Some observations, numbered, probably requiring each of them to have more details.
1. Always carry a paper schedule. If the bus computer system is down again, or your phone is out of battery, a piece of paper no matter how confusing is probably better than nothing.
2. Some places are better to wait than others. The cost of being wrong about a bus when you're at the Blake Transit Center is small, because there's a warm place to wait and because there are six buses an hour that go to or near enough to my house to be reasonable to get on. Contrairiwise, missing a bus by 1 minute on some routes might mean you would wait for an hour (or more).
3. Close by stops might really be far away. This is a function of pedestrian access - if you need to cross a busy street to get to a stop, it might take two, three, or five minutes to cross between lights and perhaps even a 20 minute hike if you look at the worst pedestrian crossing (Washtenaw at Platt). A naive pedestrian distance measure is going to be wrong.
4. All roads lead to downtown. With a few exceptions, the Ann Arbor route system is about getting people to the center of Ann Arbor. You'll have a lot better luck getting anywhere if you go downtown first and use it as the base of operations. I looked at "optimal routes" from home to some places nearby and the best way to get there was a 20+ minute walk, and there are too many destinations where the trip by bus is 40+ minutes for what is a 10 minute drive.
5. The University bus system, although frequent, is not integrated with the AATA system. This is most notable when you look at Google Transit to plan a trip and notice that it doesn't ever put you on a UM bus. Many of the UM buses run frequently enough during my time to use them that no schedule is necessary, but you have to always be prepared to do a transfer of a random, maximum time if you're switching lines.
The model that I had in mind for looking at this whole system was to make a big graph, with each node on the graph being a plausible location to be at and the edges being the time to go to the next node.
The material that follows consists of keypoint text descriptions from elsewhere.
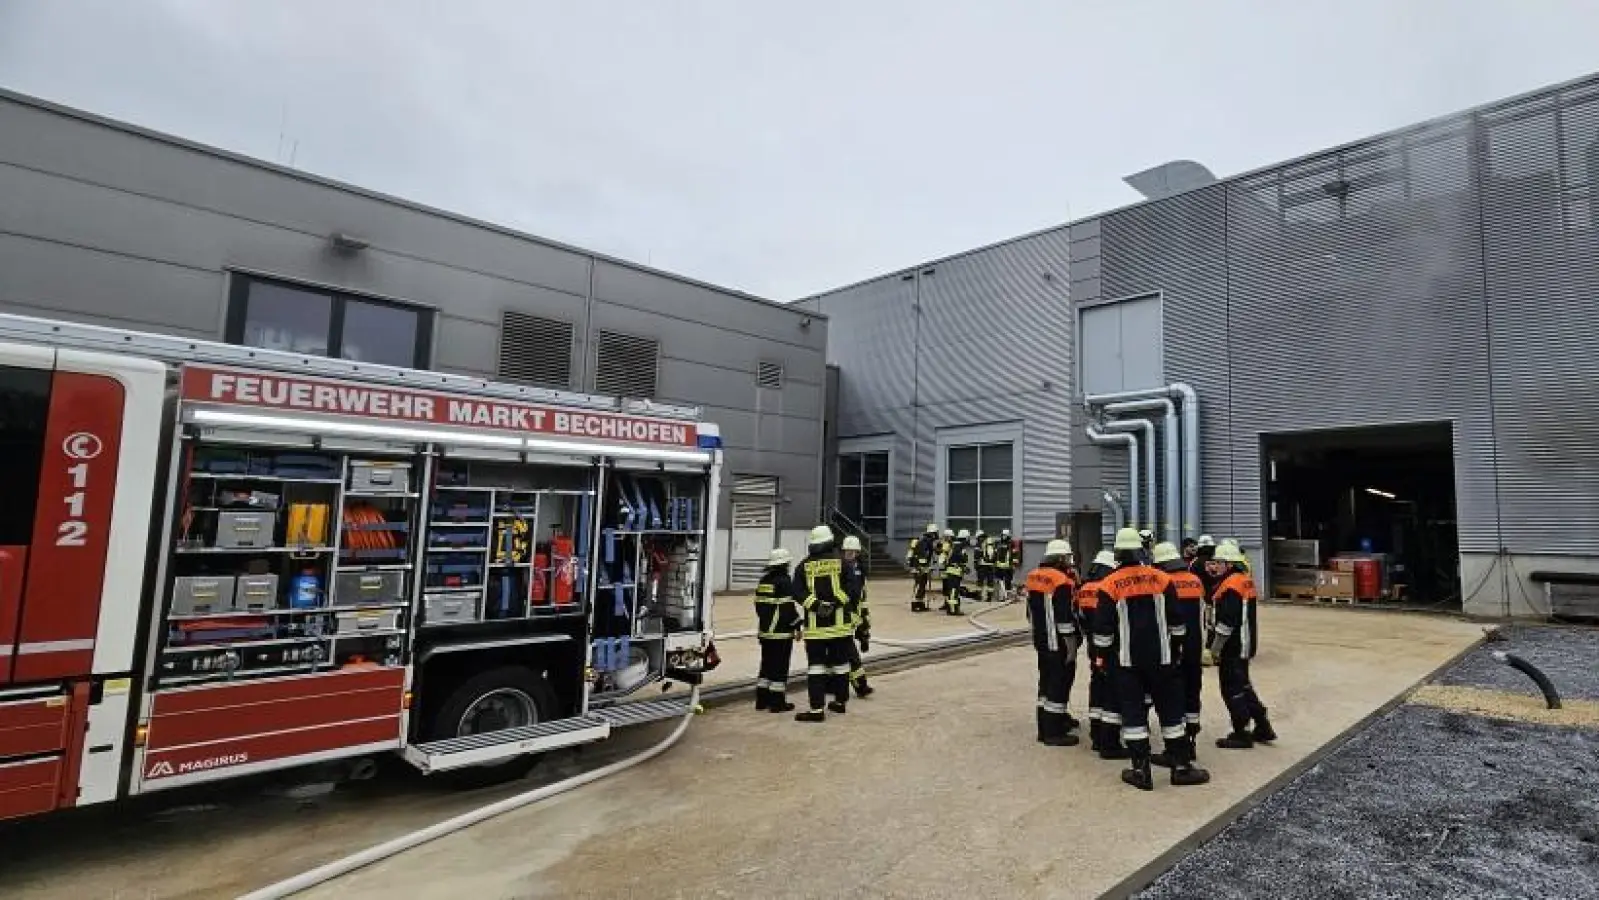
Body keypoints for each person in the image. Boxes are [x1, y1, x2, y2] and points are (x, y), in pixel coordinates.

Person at [1093, 528, 1210, 791]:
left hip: (1127, 663)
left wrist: (1102, 659)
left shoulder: (1109, 584)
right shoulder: (1162, 579)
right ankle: (1181, 767)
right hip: (1163, 659)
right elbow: (1177, 623)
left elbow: (1102, 632)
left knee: (1133, 712)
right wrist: (1176, 649)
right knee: (1171, 710)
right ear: (1141, 550)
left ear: (1118, 553)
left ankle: (1141, 771)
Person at [1209, 543, 1277, 748]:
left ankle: (1242, 733)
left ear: (1229, 564)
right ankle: (1263, 726)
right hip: (1245, 645)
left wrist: (1214, 649)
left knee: (1232, 689)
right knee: (1244, 686)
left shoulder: (1230, 586)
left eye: (1219, 563)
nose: (1215, 566)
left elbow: (1227, 622)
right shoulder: (1244, 581)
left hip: (1233, 646)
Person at [793, 525, 859, 722]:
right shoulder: (843, 563)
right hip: (840, 628)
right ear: (830, 541)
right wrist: (836, 602)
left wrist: (816, 605)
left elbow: (797, 592)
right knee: (841, 665)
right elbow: (853, 590)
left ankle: (816, 711)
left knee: (816, 668)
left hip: (816, 630)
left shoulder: (803, 566)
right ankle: (840, 703)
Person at [1152, 541, 1207, 757]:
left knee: (1172, 697)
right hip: (1194, 648)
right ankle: (1191, 741)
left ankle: (1176, 749)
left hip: (1173, 648)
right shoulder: (1196, 581)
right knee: (1192, 694)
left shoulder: (1163, 583)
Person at [1025, 540, 1080, 746]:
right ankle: (1052, 732)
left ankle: (1047, 723)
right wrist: (1071, 645)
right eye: (1067, 558)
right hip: (1058, 642)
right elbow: (1065, 618)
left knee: (1046, 682)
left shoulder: (1033, 576)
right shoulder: (1062, 581)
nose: (1070, 562)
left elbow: (1030, 613)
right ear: (1060, 558)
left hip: (1041, 640)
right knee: (1059, 683)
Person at [1076, 550, 1125, 759]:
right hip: (1111, 645)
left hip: (1092, 646)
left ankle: (1096, 730)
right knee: (1112, 689)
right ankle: (1108, 738)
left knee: (1097, 683)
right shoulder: (1109, 588)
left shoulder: (1084, 589)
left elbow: (1079, 618)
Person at [753, 548, 800, 712]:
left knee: (766, 666)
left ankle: (761, 700)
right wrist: (797, 625)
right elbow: (788, 608)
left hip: (765, 632)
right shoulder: (784, 581)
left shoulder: (764, 581)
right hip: (780, 633)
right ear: (784, 564)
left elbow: (759, 607)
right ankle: (777, 703)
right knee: (780, 668)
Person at [840, 534, 876, 698]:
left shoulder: (859, 569)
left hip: (853, 615)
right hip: (843, 617)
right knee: (848, 653)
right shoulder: (841, 568)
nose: (850, 555)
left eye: (852, 552)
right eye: (847, 552)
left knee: (845, 653)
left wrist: (864, 630)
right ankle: (860, 686)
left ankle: (859, 685)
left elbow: (862, 598)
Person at [907, 523, 939, 612]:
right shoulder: (924, 542)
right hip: (919, 568)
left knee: (922, 585)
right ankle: (916, 605)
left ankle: (920, 604)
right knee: (919, 585)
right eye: (936, 533)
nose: (937, 535)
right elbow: (922, 557)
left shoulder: (926, 541)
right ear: (932, 533)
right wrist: (924, 568)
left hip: (919, 567)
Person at [941, 529, 972, 616]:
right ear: (966, 538)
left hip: (954, 571)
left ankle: (951, 608)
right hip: (954, 572)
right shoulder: (959, 546)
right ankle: (953, 610)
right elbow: (959, 559)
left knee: (953, 591)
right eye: (968, 538)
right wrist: (963, 567)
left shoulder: (955, 545)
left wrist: (964, 567)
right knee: (954, 591)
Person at [974, 530, 997, 603]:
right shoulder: (991, 542)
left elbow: (977, 555)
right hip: (991, 565)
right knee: (990, 581)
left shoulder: (979, 543)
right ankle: (989, 597)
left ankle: (978, 596)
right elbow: (996, 553)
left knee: (980, 581)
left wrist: (976, 563)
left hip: (982, 565)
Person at [995, 529, 1018, 599]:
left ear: (1008, 536)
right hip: (999, 566)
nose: (1003, 536)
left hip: (1008, 566)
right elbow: (996, 554)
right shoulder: (998, 543)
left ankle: (1007, 595)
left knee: (1008, 581)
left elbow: (1014, 554)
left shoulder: (1011, 543)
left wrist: (1014, 565)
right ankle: (1001, 595)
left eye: (1005, 535)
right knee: (1000, 580)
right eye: (1002, 535)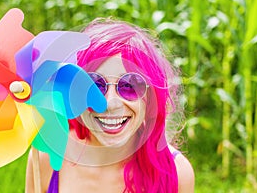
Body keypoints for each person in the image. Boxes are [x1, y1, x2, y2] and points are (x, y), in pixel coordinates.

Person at [26, 17, 194, 193]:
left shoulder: (176, 173)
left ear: (151, 98)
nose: (110, 103)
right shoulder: (46, 158)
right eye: (94, 85)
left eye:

There would be a pedestrian network reflecting the sidewalks and bus stops, and a bus network overlaid on top of it where if you were on the bus you could move from node to node but if you weren't on the bus you'd have to wait. Some nodes would be warm (cafes, libraries) and some would be cold and slushy (most bus stops).
This graph becomes the playing board for a big urban game. You and all of the other players start at various points on the board, and each minute you take a turn either walking to a next node, staying still where you are, or riding on a bus. The winner after 60 turns is the person who managed to get the highest score - whether it be maximum minutes on a bus, maximum distance from origin, maximum distance walking, interesting destinations reached, or any other measure you'd like to score. Minus points for wet boots. Double minus points for missing the kids pickup from day care.
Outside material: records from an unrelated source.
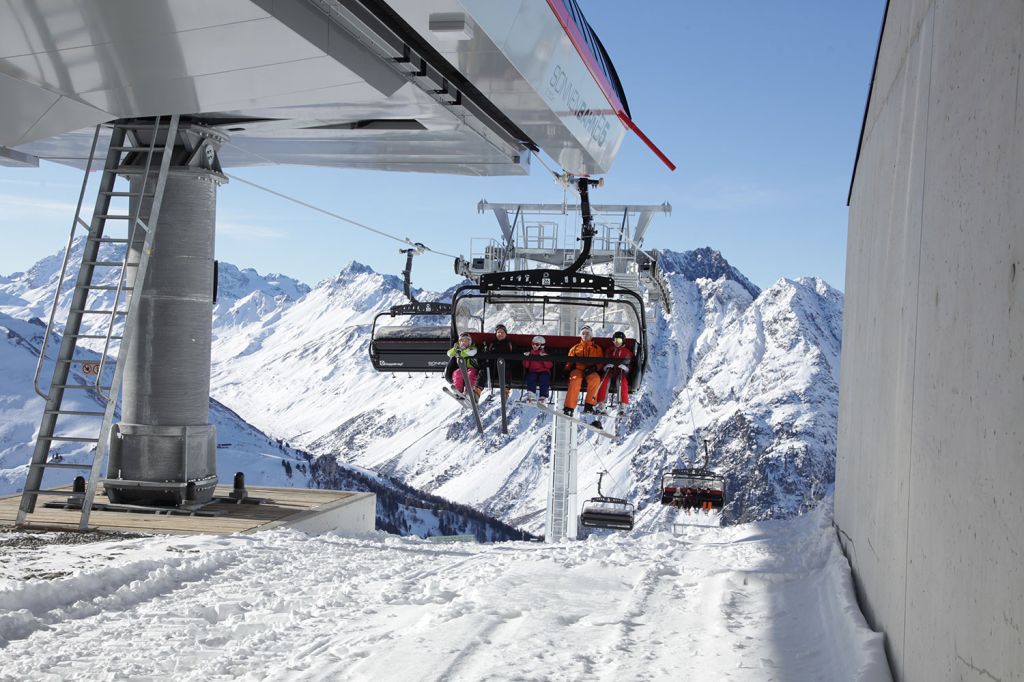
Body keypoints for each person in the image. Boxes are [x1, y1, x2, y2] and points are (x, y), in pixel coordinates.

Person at [563, 325, 603, 416]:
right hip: (578, 369)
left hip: (591, 370)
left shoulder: (596, 348)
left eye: (587, 333)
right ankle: (569, 408)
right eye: (583, 334)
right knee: (575, 379)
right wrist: (566, 370)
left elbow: (601, 361)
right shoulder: (575, 348)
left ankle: (589, 406)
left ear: (591, 335)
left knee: (595, 379)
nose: (585, 335)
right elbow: (569, 360)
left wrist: (595, 368)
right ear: (581, 335)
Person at [596, 330, 632, 415]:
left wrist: (626, 368)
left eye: (619, 340)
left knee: (622, 381)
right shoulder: (609, 350)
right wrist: (606, 366)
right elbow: (604, 361)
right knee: (604, 380)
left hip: (621, 372)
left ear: (623, 341)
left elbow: (631, 365)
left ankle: (622, 404)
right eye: (615, 340)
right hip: (610, 371)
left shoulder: (627, 352)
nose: (617, 342)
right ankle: (601, 403)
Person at [446, 332, 480, 396]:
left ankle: (468, 391)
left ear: (469, 342)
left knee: (470, 375)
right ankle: (458, 390)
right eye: (462, 341)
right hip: (462, 368)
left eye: (466, 341)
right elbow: (449, 354)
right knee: (457, 373)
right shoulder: (457, 349)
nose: (463, 343)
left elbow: (472, 352)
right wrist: (455, 349)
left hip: (472, 368)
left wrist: (461, 352)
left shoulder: (472, 348)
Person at [484, 323, 514, 394]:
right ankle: (477, 389)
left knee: (506, 370)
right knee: (483, 371)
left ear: (506, 334)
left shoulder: (509, 344)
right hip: (493, 367)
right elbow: (488, 353)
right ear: (496, 334)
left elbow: (514, 353)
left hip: (505, 367)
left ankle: (506, 389)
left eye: (502, 332)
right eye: (498, 332)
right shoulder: (492, 344)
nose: (500, 334)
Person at [522, 335, 553, 403]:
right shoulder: (530, 353)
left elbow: (549, 366)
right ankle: (531, 395)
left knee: (544, 379)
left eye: (537, 344)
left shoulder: (545, 354)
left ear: (541, 346)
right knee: (530, 378)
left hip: (544, 371)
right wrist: (526, 358)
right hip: (533, 371)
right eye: (533, 344)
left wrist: (544, 358)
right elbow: (526, 366)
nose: (534, 346)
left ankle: (543, 396)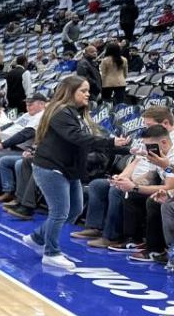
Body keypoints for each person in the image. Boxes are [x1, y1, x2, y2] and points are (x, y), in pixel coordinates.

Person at [22, 75, 130, 271]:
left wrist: (127, 149)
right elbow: (78, 138)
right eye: (83, 90)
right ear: (70, 91)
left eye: (88, 90)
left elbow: (94, 139)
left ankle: (37, 238)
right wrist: (111, 142)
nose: (88, 94)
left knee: (75, 210)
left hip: (68, 169)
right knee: (60, 211)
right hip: (51, 168)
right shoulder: (61, 112)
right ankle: (51, 253)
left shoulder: (78, 113)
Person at [99, 41, 128, 106]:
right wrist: (123, 78)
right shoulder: (124, 59)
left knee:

As you can see from thinking about this game a little bit, you can play a lot more effectively if you know where all of the buses are. Instead of getting negative points for the boot-minutes you spend shivering at the stop, you can accumulate credits indoors until the last minute necessary to get outside. Knowing that an infrequent bus is close by lets you get bonus points for going to stops that are close by but not often served, and it lets you avoid missed connections where the schedule says you can get from one line to another but you won't make that connection when the outbound line is late.
I'm collecting a bunch of links about this on delicious - see http://delicious.com/vielmetti/where-is-my-fracking-bus for my idiosyncratic collection, and more generally if you are looking at transportation literature a key term is automatic vehicle location. Route planning sits on top of that, and the best current summary of the state of the world is from Andrew Turner's summary of the state of transit routing in 2008.